#### Passage provided ####


  • 1938? Don’t make me laugh. Nazi Germany was the most powerful military nation on earth, and in 1938 it was poised to invade its neighbors. To make the same claim about Iran is just plain ignorant.
  • (the above is Karon again, by the way)

    So, let's ask the same questions that should have been asked about Iraq: can the U.S. win a land war in Iran? No:
    Iran is scarier than Iraq in every way you can name. First of all, it's physically way bigger, three times the size of Iraq. The population is 65 million, nearly three times as many as Iraq. The Iranians are young, too. Their birthrate is way down now, around 2 kids per woman, but back in the Khomeini years it was one of the highest in the world. So right now, the Iranian population has a demographic profile that's a military planner's dream: not too many little kids to take care of, but a huge pool of fighting-age men -- about 18 million.

####

**Exercise set:**
(A) In the passage on Iran, condense the paragraph that begins "Iran is scarier than Iraq in every way you can name" into a bulleted list that keeps its main facts.
(B) According to the passage on Iran, roughly how many fighting-age men are there in Iran?
(C) For each statement, decide whether it agrees with the passage on Iran. Answer yes or no and quote the words that decide it.
(i) Iran is three times the size of Iraq.
(ii) Iran's birthrate is currently among the highest in the world.
(iii) Iran has a population of 65 million.
The lines that come after the passage on Iran are separate material.

#### Material provided ####

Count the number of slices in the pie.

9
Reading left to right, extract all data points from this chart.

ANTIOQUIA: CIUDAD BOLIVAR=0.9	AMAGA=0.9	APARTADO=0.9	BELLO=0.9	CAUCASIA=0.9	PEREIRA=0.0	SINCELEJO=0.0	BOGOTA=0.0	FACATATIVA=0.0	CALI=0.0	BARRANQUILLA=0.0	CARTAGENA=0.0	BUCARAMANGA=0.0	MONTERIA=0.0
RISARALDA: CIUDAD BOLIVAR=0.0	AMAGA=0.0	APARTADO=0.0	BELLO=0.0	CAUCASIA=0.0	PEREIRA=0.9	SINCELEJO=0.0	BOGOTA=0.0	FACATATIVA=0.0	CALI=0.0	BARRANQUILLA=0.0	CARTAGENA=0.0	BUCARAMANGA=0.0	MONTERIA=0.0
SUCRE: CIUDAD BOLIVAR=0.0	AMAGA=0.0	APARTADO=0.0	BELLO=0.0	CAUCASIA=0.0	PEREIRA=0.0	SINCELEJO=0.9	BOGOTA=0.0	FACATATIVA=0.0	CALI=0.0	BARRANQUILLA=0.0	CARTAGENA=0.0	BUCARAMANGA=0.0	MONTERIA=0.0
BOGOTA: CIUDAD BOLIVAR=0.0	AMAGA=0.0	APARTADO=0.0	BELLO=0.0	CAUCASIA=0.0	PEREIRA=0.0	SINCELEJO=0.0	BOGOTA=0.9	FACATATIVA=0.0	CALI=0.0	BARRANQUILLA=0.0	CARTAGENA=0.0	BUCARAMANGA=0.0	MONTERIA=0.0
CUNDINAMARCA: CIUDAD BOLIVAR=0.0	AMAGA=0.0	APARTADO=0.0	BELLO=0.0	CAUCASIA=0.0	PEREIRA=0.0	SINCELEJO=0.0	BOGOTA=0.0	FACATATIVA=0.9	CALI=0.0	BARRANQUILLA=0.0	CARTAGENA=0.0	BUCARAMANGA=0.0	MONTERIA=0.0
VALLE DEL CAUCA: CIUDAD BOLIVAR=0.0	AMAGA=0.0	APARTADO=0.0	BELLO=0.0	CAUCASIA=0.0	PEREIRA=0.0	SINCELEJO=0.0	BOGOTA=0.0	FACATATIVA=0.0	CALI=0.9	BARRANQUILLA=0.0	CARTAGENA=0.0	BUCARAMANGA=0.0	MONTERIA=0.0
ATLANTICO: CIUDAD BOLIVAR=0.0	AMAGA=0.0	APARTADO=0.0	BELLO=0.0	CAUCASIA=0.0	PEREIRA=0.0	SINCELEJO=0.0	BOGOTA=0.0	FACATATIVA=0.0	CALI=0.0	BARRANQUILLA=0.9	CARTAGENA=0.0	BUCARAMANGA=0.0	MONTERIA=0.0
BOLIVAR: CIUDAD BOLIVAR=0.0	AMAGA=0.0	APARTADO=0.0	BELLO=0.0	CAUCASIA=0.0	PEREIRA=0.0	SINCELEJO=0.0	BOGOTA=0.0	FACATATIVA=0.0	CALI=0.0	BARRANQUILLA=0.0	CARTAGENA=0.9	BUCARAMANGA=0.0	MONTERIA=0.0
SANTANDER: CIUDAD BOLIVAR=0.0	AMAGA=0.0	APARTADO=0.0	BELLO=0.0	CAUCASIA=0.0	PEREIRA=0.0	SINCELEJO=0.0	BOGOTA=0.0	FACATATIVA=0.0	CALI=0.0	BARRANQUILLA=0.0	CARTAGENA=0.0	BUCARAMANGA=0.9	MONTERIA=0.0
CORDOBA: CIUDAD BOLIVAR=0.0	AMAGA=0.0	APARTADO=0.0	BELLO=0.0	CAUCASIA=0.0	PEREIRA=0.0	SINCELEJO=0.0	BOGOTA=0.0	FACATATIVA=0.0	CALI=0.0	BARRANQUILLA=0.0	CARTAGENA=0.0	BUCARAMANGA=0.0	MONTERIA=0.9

####

**List of solutions:**
(A)
- Iran is scarier than Iraq in every way.
- It is three times the size of Iraq.
- Its population is 65 million, nearly three times that of Iraq.
- The population is young. The birthrate is now about 2 children per woman, but during the Khomeini years it was one of the highest in the world.
- As a result, there are few small children to care for and a large pool of fighting-age men, about 18 million.

(B) About 18 million.

(C)
(i) Yes: "three times the size of Iraq"
(ii) No: "Their birthrate is way down now, around 2 kids per woman"
(iii) Yes: "The population is 65 million"